Michael Infante, Morgan Stanley. I just wanted to ask, just given the commentary on the business becoming increasingly weighted to SaaS in nature. Obviously, you know, that's increasingly more difficult to isolate just with the impact of distribution and event-driven revenue. But Edmund, I just wanted to ask, you know, sort of what's contemplated in the objectives from a gross margin perspective, and how do you expect that to evolve, as wealth becomes a bit more meaningful to the story?

Edmund Reese
CFO, Broadridge

Yeah. Thank you, Michael. Tim knows that one of my favorite slides today was the slide that showed why we think that the outlook for continued margin expansion is very positive for us, that we have this continued ability to be able to grow more profitably. And, you know, you look at those components, the first bucket on that slide that I'm referencing was related to the question that you're asking. 50-70 basis points of margin expansion from the scale in both of the businesses, as I highlighted, and that includes, you know, as we become incrementally more marginal, more profitable in the wealth business, as well as the ICS and, and GTO platforms, as well.
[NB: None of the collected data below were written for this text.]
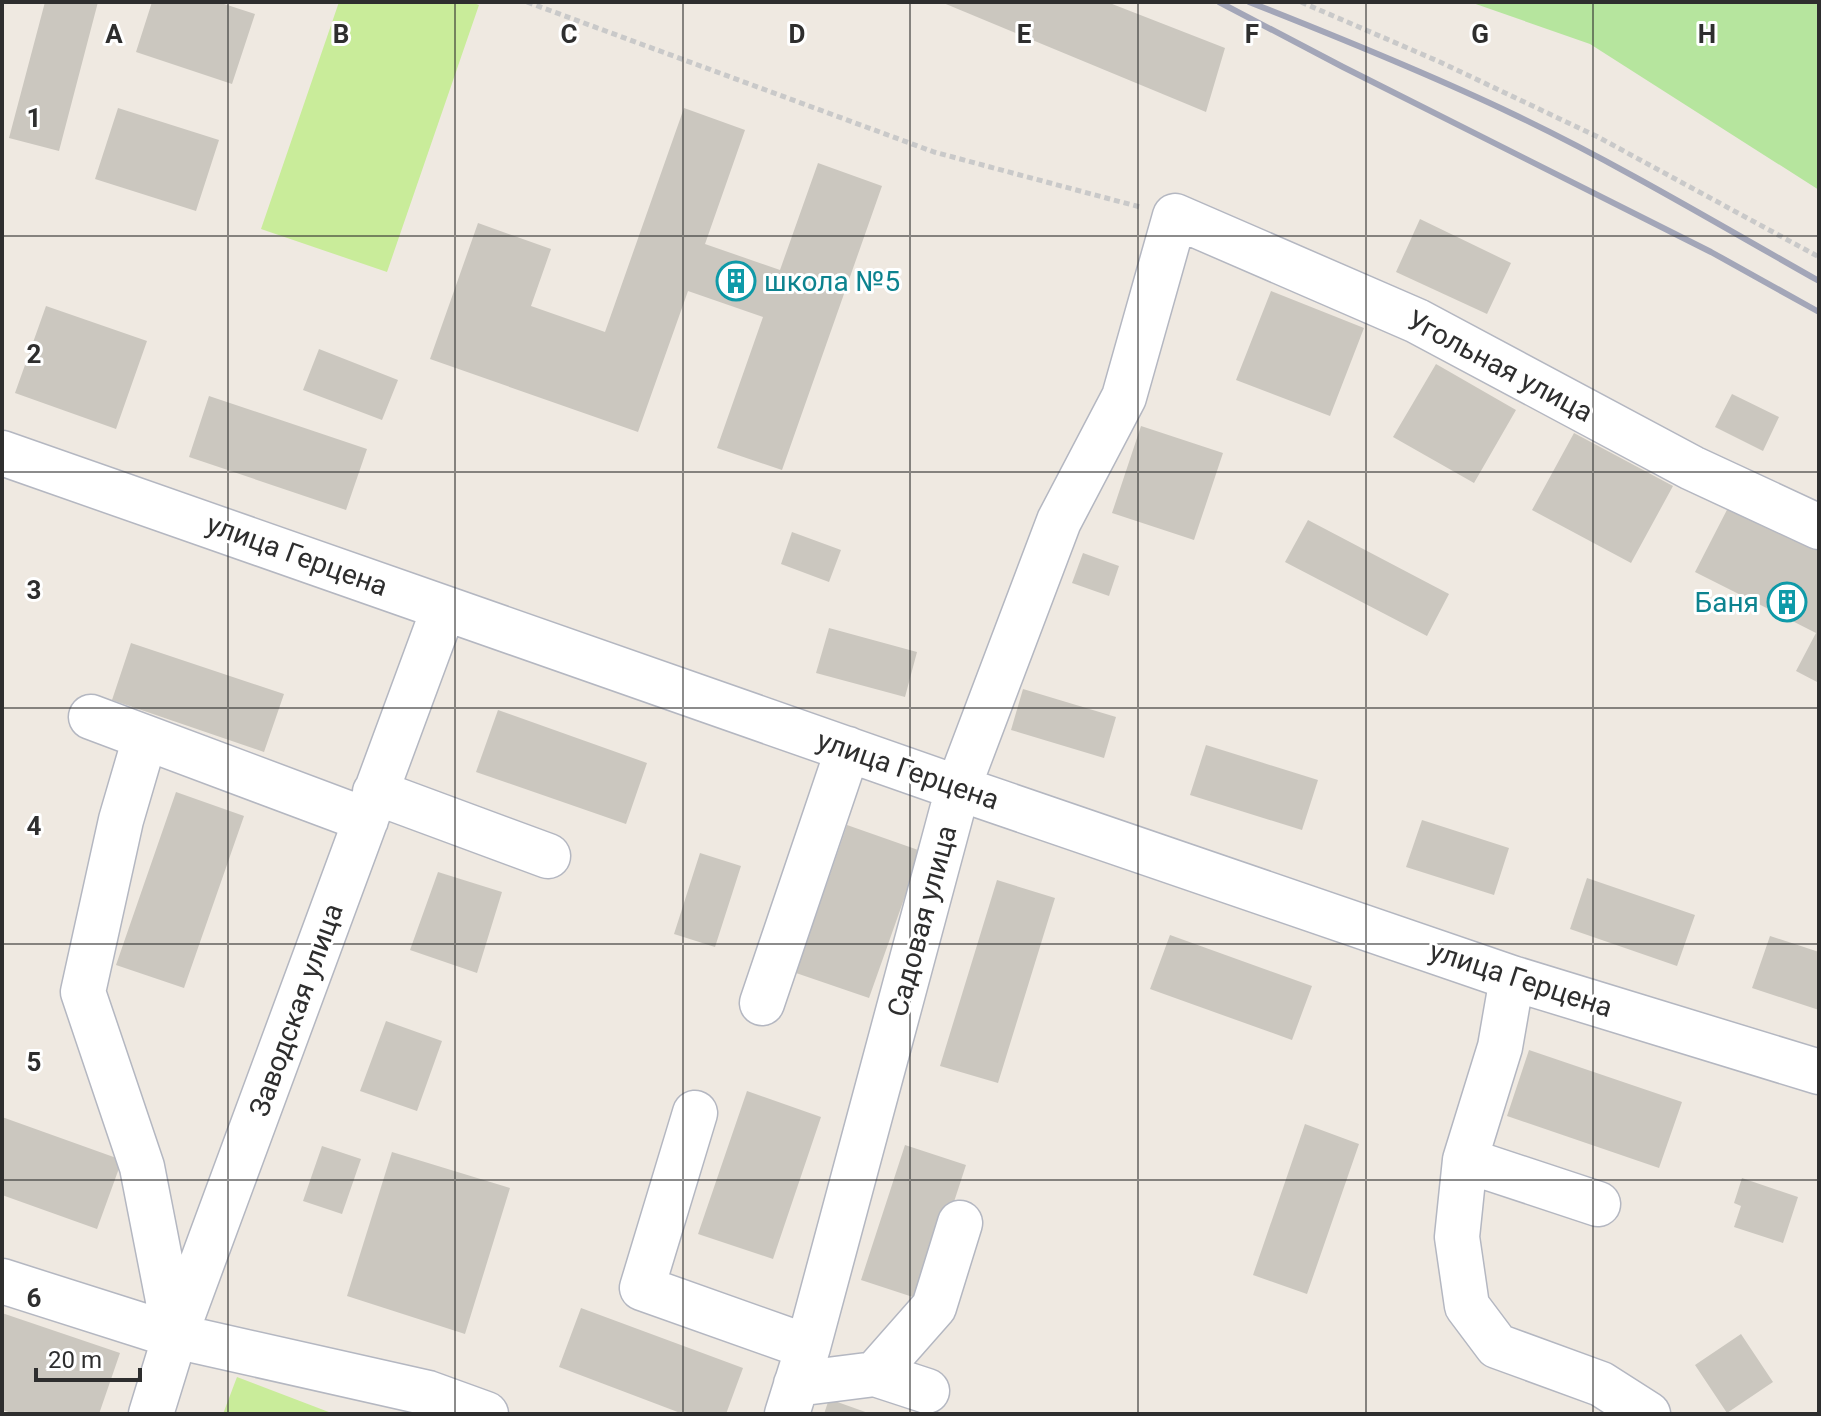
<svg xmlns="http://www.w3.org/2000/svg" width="1821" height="1416" font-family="Roboto,sans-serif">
  <rect width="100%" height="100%" fill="#efe9e1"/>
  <path fill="#b6e59e" d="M 1470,2 L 1819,2 L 1819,190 L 1590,44 Z"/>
  <path fill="#c9ec9a" d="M 339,2 L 471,2 L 479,5 L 387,272 L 261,229 Z
    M 237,1377 L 334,1414 L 223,1414 Z"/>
  <path fill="#cbc7bf" d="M 45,2 L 98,2 L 59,151 L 9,138 Z
    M 152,2 L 218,2 L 255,14 L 232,84 L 136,52 Z
    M 941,2 L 1107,2 L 1225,48 L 1206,112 Z
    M 118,108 L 219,140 L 196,211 L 95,179 Z
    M 684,108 L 745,130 L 705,244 L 780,270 L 818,163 L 882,186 L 782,470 L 717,448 L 763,317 L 688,291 L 638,432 L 430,359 L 478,223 L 551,249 L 531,306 L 605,332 Z
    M 1420,219 L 1511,263 L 1487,314 L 1396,272 Z
    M 1271,291 L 1364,328 L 1330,416 L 1236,380 Z
    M 46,306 L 147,341 L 116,429 L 15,393 Z
    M 319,349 L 398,380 L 382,420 L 303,390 Z
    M 1436,364 L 1516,410 L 1474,483 L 1393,437 Z
    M 1732,394 L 1779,417 L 1763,451 L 1715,427 Z
    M 209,396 L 367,449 L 346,510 L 189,457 Z
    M 1141,426 L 1223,453 L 1194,540 L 1112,513 Z
    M 1574,433 L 1673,486 L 1631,563 L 1532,510 Z
    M 1730,504 L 1819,549 L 1819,683 L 1796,671 L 1816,633 L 1695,572 Z
    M 1308,520 L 1449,594 L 1427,636 L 1285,562 Z
    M 792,532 L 841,550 L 829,582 L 781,564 Z
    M 1083,553 L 1119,566 L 1109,596 L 1072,583 Z
    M 829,628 L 917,652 L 905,697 L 816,673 Z
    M 131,643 L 284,694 L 264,752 L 112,700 Z
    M 1023,689 L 1116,717 L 1104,758 L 1011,730 Z
    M 498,710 L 647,763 L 626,824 L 476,772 Z
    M 1206,745 L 1318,780 L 1302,830 L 1190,795 Z
    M 176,792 L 244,816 L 184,988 L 116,965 Z
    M 1422,820 L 1509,848 L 1494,895 L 1406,867 Z
    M 847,825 L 921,851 L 869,998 L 796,973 Z
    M 700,853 L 741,866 L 715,947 L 674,934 Z
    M 438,872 L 502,892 L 477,973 L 410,950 Z
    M 1587,878 L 1695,915 L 1677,966 L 1570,929 Z
    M 997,880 L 1055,898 L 998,1083 L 940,1066 Z
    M 1170,935 L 1312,986 L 1292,1040 L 1150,989 Z
    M 1770,936 L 1819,952 L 1819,1010 L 1752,988 Z
    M 386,1021 L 442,1041 L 417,1111 L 360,1091 Z
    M 1529,1050 L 1682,1102 L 1659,1168 L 1507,1116 Z
    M 747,1091 L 821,1117 L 773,1259 L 698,1234 Z
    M 2,1117 L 122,1160 L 97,1229 L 2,1195 Z
    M 1305,1124 L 1359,1144 L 1307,1294 L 1253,1275 Z
    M 905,1145 L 966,1165 L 922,1300 L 861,1280 Z
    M 322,1146 L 361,1159 L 342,1214 L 303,1201 Z
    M 392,1152 L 510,1188 L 465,1334 L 347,1296 Z
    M 1742,1178 L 1798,1197 L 1783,1243 L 1734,1227 L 1741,1206 L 1734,1203 Z
    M 581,1308 L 743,1368 L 726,1414 L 683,1414 L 559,1367 Z
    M 2,1313 L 120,1353 L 99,1414 L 15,1414 L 2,1410 Z
    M 1741,1334 L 1773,1382 L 1727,1413 L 1695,1365 Z
    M 829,1399 L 871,1414 L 824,1414 Z"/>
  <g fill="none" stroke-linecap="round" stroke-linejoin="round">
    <defs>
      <path id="minor" d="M 2,453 L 958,788 L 1512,978 L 1819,1072
        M 91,717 L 366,820
        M 145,738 L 121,820 L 83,992 L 142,1167 L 175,1336
        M 375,792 L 548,856
        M 1512,978 L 1500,1047 L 1465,1160 L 1598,1204
        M 762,1003 L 848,749
        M 695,1113 L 642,1288 L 808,1347
        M 1465,1160 L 1457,1237 L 1467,1306 L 1497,1346 L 1601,1384 L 1648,1414
        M 2,1281 L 175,1336 L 428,1393 L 486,1414
        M 875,1374 L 934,1307 L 960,1223
        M 796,1384 L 875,1374 L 927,1391
        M 151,1414 L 175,1336 L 444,608
        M 787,1414 L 808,1347 L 958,788 L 1059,521 L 1124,397 L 1175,216 L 1417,321 L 1692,468 L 1819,527"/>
    </defs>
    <use href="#minor" stroke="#b4b7c1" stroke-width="47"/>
    <path stroke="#c9c9c9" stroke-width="5" stroke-dasharray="6 4" stroke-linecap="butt" d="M 527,2 L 934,152 L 1140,207
      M 1301,2 L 1440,62 L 1598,137 L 1819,257"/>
    <use href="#minor" stroke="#fff" stroke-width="44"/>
    <path stroke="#a3a6b8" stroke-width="6" d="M 1219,2 L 1343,67 L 1711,252 L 1819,312
      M 1249,2 C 1338,37 1427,73 1513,114 C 1618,164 1718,224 1819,281"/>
  </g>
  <path fill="none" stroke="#2e2e2e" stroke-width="2" stroke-opacity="0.55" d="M 228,2 L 228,1414M 455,2 L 455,1414M 683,2 L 683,1414M 910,2 L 910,1414M 1138,2 L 1138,1414M 1366,2 L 1366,1414M 1593,2 L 1593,1414M 2,236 L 1819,236M 2,472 L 1819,472M 2,708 L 1819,708M 2,944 L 1819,944M 2,1180 L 1819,1180"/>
  <defs>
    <symbol id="building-ring" viewBox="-11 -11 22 22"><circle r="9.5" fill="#fff" stroke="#0f9aa8" stroke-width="1.5"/><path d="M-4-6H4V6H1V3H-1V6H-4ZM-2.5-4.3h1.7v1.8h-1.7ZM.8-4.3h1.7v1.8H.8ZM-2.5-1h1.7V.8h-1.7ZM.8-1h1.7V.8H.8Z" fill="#0f9aa8"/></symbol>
  </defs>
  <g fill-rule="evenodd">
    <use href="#building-ring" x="714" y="259" width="44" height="44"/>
    <use href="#building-ring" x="1765" y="580" width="44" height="44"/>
  </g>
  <g text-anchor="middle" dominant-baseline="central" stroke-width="6" stroke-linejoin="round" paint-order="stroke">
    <g font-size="28" fill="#0d838f" stroke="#fff" text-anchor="start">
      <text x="764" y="281">школа №5</text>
      <text x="1759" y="602" text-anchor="end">Баня</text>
    </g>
    <g font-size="28" fill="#2e2e2e" stroke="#fff">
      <text transform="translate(1500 366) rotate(28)">Угольная улица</text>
      <text transform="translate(297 555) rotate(20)">улица Герцена</text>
      <text transform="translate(908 770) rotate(19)">улица Герцена</text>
      <text transform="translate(922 921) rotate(-75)">Садовая улица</text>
      <text transform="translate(1521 979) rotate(18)">улица Герцена</text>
      <text transform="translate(296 1010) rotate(-70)">Заводская улица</text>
    </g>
  </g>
  <g font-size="26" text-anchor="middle" font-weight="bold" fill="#2e2e2e" stroke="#fff" stroke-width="6" stroke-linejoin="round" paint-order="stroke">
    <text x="114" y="43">A</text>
    <text x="341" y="43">B</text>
    <text x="569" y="43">C</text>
    <text x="797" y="43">D</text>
    <text x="1024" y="43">E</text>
    <text x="1252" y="43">F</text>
    <text x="1480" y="43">G</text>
    <text x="1707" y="43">H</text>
    <text x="34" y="127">1</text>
    <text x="34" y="363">2</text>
    <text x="34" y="599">3</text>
    <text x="34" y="835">4</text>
    <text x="34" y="1071">5</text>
    <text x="34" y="1307">6</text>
  </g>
  <rect width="1821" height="1416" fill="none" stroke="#2e2e2e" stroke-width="8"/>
  <path d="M36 1368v12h104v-12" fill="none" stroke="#2e2e2e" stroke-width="4"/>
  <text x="48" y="1368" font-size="24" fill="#2e2e2e" stroke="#ffffff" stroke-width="6" paint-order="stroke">20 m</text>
</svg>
So you see a very fixed, solid, fixed infrastructure cost there, and as we bring on those new sales, they come on at incrementally higher margins, and I think you see that across each of the businesses, right in line with technology, SaaS, company, industry margins in terms of the incremental revenue that's coming on to us. Terrific. So I'm gonna wrap up here. On behalf of the investor relations team, particularly my world-class colleagues, Greg Fauget and Sean Silva, who's been making all of this happen. Obviously, on behalf of all of our management team here and on behalf of the more than 15,000 Broadridge associates around the world, thank you guys very much for taking the time, for your interest, and, and very importantly, for your investment in our company. Appreciate it. Thank you, and have a great day.